DUBLIN -- They are family portraits for the pandemic era.
An Irish photographer is taking portraits of people locked down in their homes during the coronavirus pandemic, by photographing them through their windows at twilight.
The unusual portraits that use the house windows as frames, are taken by Ruth Medjber, a successful music photographer based in Dublin.
Ireland has been under strict lockdown for much of the past year, with people largely confined to their households for months at a time.
Medjber normally photographs top music acts and festivals, previously acting as a tour photographer for Arcade Fire. When Ireland was first ordered into lockdown in March 2020, her work also went on pause and Medjber said she remembered an idea she'd had years before while walking around Dublin of using people's illuminated windows to frame them.
"I kinda shelved the idea in my mind, because it didn’t have any relevance, it was purely voyeurism, you know,” she said. "Then when lockdown hit. I suddenly realized that ‘God, everybody across Ireland is at home right now.' I remembered the idea I had years ago, and I thought now it has relevance. Now it means something."
Medjber first set herself the goal of doing just 16 homes, enough for an Instagram post. After she posted them though, Ireland’s main national newspaper The Irish Times published the images on its front page, and she was flooded with requests from people asking her to photograph them.
"Then I went, 'OK, I have to do this.' It can’t just be Dublin, and it has to be representative of our entire nation of who lives here in 2020,” Medjber said in an interview, sitting in a studio wallpapered with the portraits.
"I really went for it, and so for three and a half months, I got in my car and I drove all across Ireland, every single night.”
Eventually, she would photograph more than 150 households and nearly 500 people for what would become a book, 'Twilight Together: Portraits of Ireland at Home', published by Penguin last year. Since then, people have continued to commission her individually for portraits as Ireland's lockdown has stretched on. She offers a shoot for about $300.

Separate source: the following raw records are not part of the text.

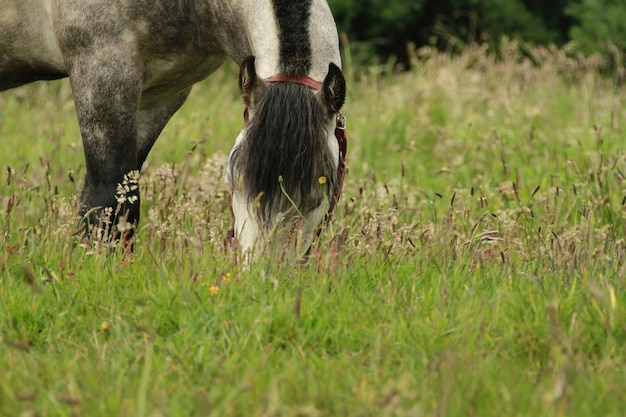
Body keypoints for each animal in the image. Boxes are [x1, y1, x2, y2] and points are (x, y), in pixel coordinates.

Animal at [0, 0, 346, 256]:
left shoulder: (161, 96)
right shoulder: (102, 72)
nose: (263, 276)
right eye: (234, 181)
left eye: (319, 195)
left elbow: (106, 198)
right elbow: (110, 201)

While making the book, Medjber set to capture as many households as she could in the brief window of twilight. She had thought she had to hurry, believing lockdown would end soon. In reality, Ireland went back into its highest level of restriction in December and looks set to remain largely closed down until at least June.
During the shoots, she said she doesn't want to direct people, instead allowing them to choose how to pose or what to show. For lighting, she would just ask people to turn the main light on in their room in advance and put lamps in the corners. The shoots usually last little more than 5 minutes.

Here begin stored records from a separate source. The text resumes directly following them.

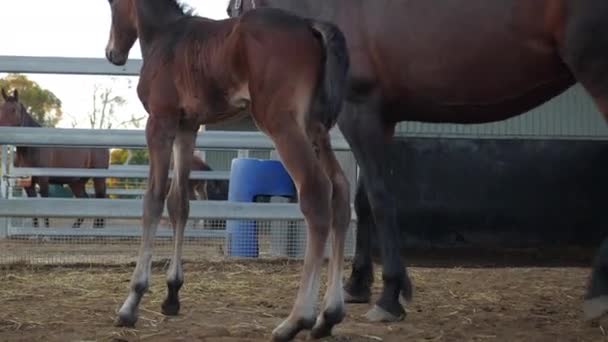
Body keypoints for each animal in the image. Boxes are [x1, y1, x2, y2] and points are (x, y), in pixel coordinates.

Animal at [0, 88, 109, 228]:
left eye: (13, 109)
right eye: (1, 108)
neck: (32, 147)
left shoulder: (43, 181)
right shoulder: (28, 185)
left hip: (98, 179)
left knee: (101, 199)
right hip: (76, 182)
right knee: (84, 200)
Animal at [104, 1, 350, 340]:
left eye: (111, 4)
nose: (112, 53)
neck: (166, 36)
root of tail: (311, 26)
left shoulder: (160, 121)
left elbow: (153, 200)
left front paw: (132, 302)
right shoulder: (187, 127)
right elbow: (179, 204)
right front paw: (172, 295)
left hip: (282, 122)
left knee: (316, 192)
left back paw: (296, 320)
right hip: (316, 129)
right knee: (340, 190)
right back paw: (329, 316)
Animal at [228, 0, 608, 326]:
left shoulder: (359, 111)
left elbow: (380, 198)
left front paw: (390, 295)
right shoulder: (381, 120)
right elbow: (363, 202)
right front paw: (357, 285)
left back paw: (597, 293)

"There was a certain type of person who was very serious, very sombre,” Medjber said. "And then there were kind of people who were at the other end of things -- who were posing like drinking a whole bottle of wine and were having a party inside. Which was kind of how we all navigated the pandemic. There’s happy moments where we’re just trying to remain hopeful, we’re just trying to get on with it. But then there’s an awful lot of sadness,” she said.
Medjber’s arrival itself could bring delight. She described arriving at one street with 10 houses where people started calling out for her to do their portrait -- people started frantically throwing window cleaner to each other as she ran from house to house.

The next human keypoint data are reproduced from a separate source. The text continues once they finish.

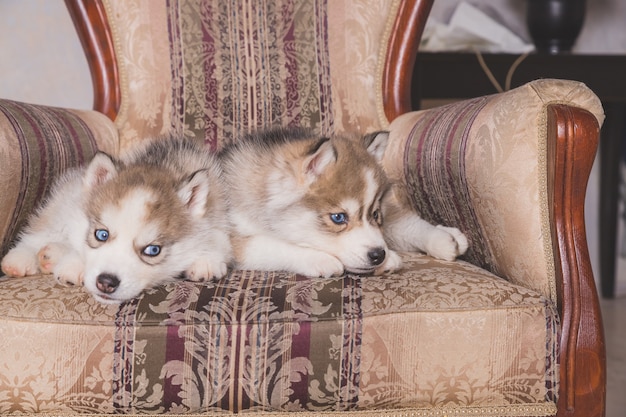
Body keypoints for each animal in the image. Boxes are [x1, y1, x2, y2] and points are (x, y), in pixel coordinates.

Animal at [219, 127, 468, 276]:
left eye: (375, 214)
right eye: (338, 218)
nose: (379, 255)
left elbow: (402, 226)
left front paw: (440, 239)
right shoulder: (234, 240)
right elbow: (274, 245)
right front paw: (320, 259)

"A lot of the people when I was doing this, I might have been the first person that they’d seen in six, seven, eight weeks," she said. "So it was a bit of craic for them. It was something to get dressed up for. It was fun."
Medjber said the book shoot was challenging. Often she had to sleep in her car, and she was stopped many nights by police checking she was allowed to be out (she had permission as a journalist). But she said as she was leaving, people would often leave care packages for her, including spa products or whiskey.
"People are just really generous and lovely and calm, and that’s kind of what I felt walking away from the windows every night," Medjber said.
She said she believes people's desire for the portraits comes from wanting to mark the complicated, often very hard, experience of the past year, which had seen suffering and boredom, but also had powerful moments of togetherness. She said she views the book as a flipbook record for generations that won't remember the pandemic and will struggle to understand the weirdness of the time.
"I think that everyone wants to just acknowledge what happened this year, wants to capture it and go, ‘OK, we lived it, we survived it, this picture represents the COVID pandemic and how our family got through it,'" she said.